Conflicts of interest
Margaret de Groh is the journal’s former Associate Editor-in-Chief and Paul Villeneuve is a former Associate Scientific Editor, but both have recused themselves from the review process for this article. The authors declare that they have no competing interests.
The study sponsors did not play a role in the study design, the collection, analysis, and interpretation of data, or the writing of the report. The CLSA team has approved the submission of this paper for publication.
Authors’ contributions and statement
- BF: Formal analysis, investigation, methodology, validation, writing—original draft, writing—review and editing.
- YJ: Investigation, project administration, validation, writing—review and editing.
- MdG: Conceptualization, funding acquisition, investigation, project administration, validation, writing—review and editing.
- EFT: Conceptualization, funding acquisition, investigation, project administration, writing—review and editing.
- IC: Investigation, writing—review and editing.
- PJV: Conceptualization, investigation, project administration, methodology, supervision, validation, writing—review and editing.
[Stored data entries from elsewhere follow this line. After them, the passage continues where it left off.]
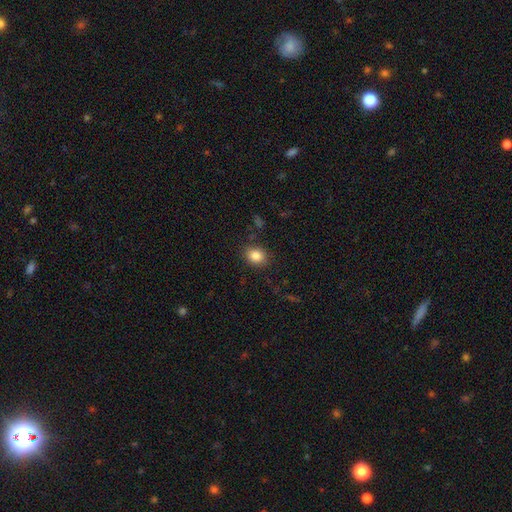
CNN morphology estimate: Q: Smooth or featured?
A: smooth (85%); runner-up: star or artifact (10%)
Q: How rounded?
A: round (50%); runner-up: in between (49%)
Q: Merging?
A: none (85%); runner-up: minor disturbance (10%)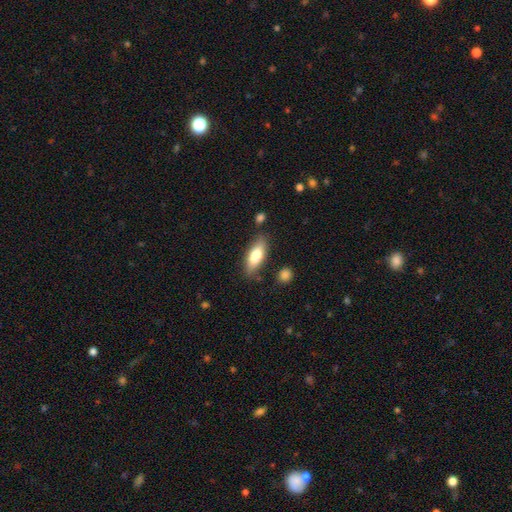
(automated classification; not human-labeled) This is likely a smooth galaxy (71%). How rounded: likely in between (70%). Merging: likely none (79%).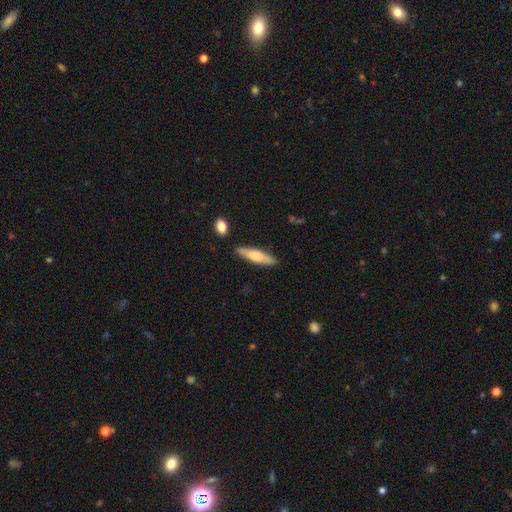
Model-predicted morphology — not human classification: Overall: smooth (57%; featured or disk 38%). How rounded: cigar-shaped (77%). Merging: none (85%).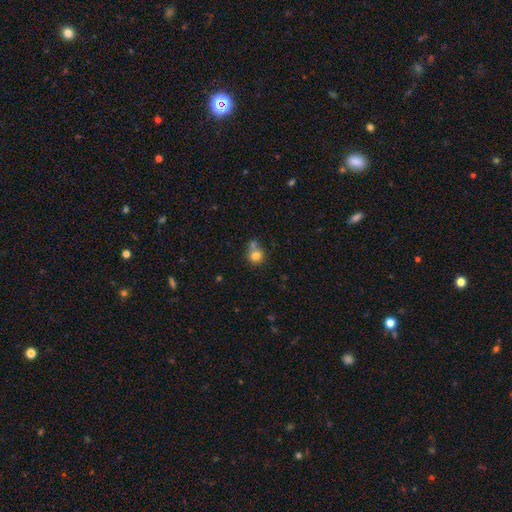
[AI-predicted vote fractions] Q: Smooth or featured?
A: smooth (77%); runner-up: star or artifact (12%)
Q: How rounded?
A: round (83%); runner-up: in between (16%)
Q: Merging?
A: none (46%); runner-up: merger (38%)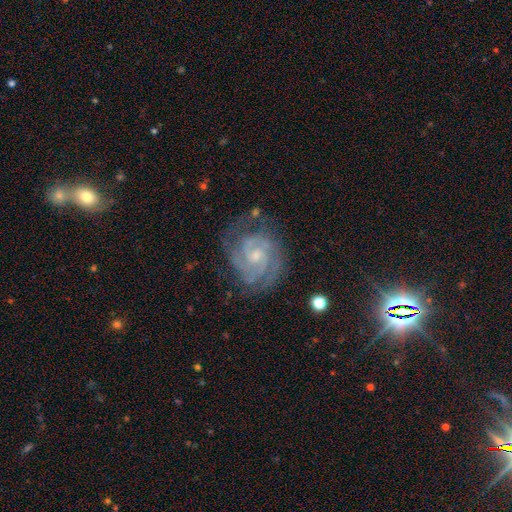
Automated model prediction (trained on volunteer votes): Morphology: type=featured or disk (89%); edge-on=no (98%); bar=no (56%); spiral arms=yes (98%); winding=tight (69%); arm count=2 (45%); bulge=small (63%); merging=none (73%).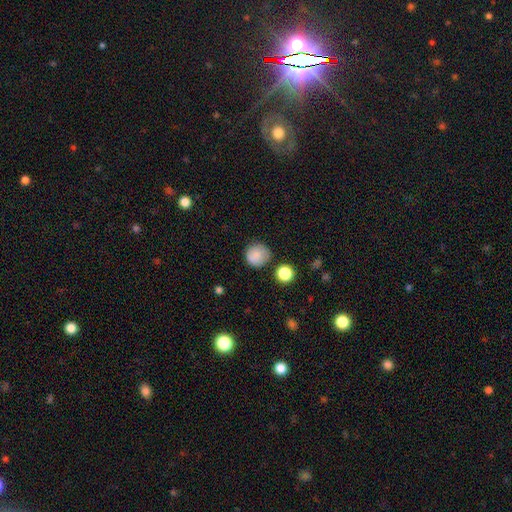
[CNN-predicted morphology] A smooth galaxy with no disk features (85%) that is round (92%). Merging: none (78%).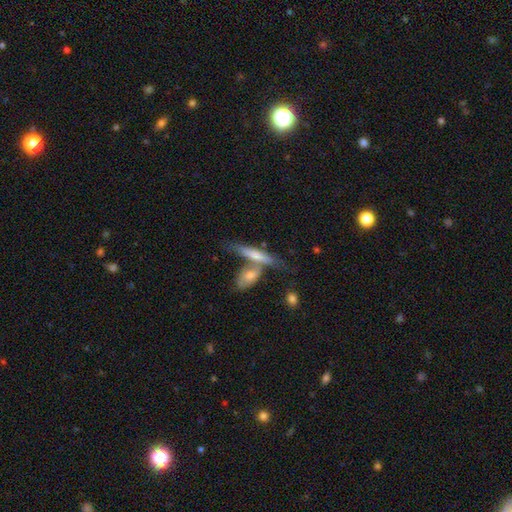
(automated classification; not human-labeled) This appears to be a smooth galaxy with no disk features (60%) that is cigar-shaped (72%). Merging: merger (42%).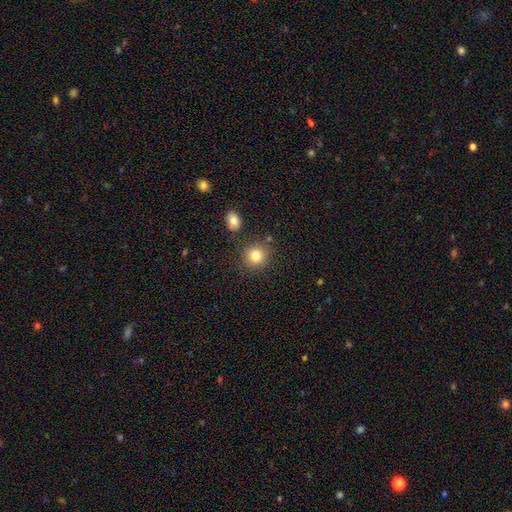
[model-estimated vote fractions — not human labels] Q: Smooth or featured?
A: smooth (82%); runner-up: star or artifact (11%)
Q: How rounded?
A: round (87%); runner-up: in between (12%)
Q: Merging?
A: none (83%); runner-up: minor disturbance (9%)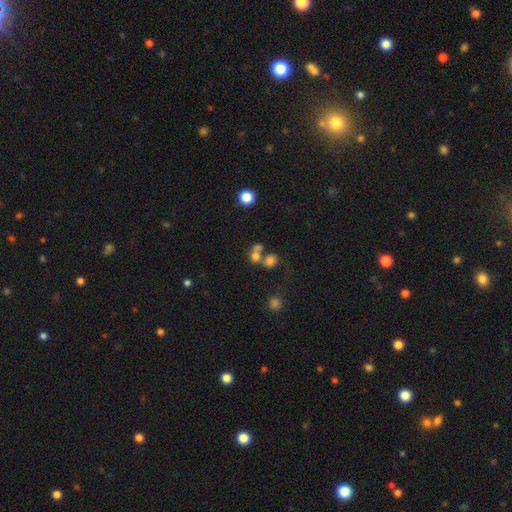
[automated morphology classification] smooth_or_featured: smooth (p=0.57) [alt: star or artifact p=0.25]
how_rounded: round (p=0.71) [alt: in between p=0.27]
merging: merger (p=0.50) [alt: none p=0.36]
The content and views expressed in this article are those of the authors and do not necessarily reflect those of the Canadian Longitudinal Study on Aging or the Government of Canada.
Funding
Esme Fuller-Thomson gratefully acknowledges the support of the Canadian Institutes of Health Research (CIHR) grant #172862 (PI Esme Fuller-Thomson) and the Canadian Frailty Network. Brianna Frangione received funding from the Public Health Agency of Canada FSWEP program to support this research activity.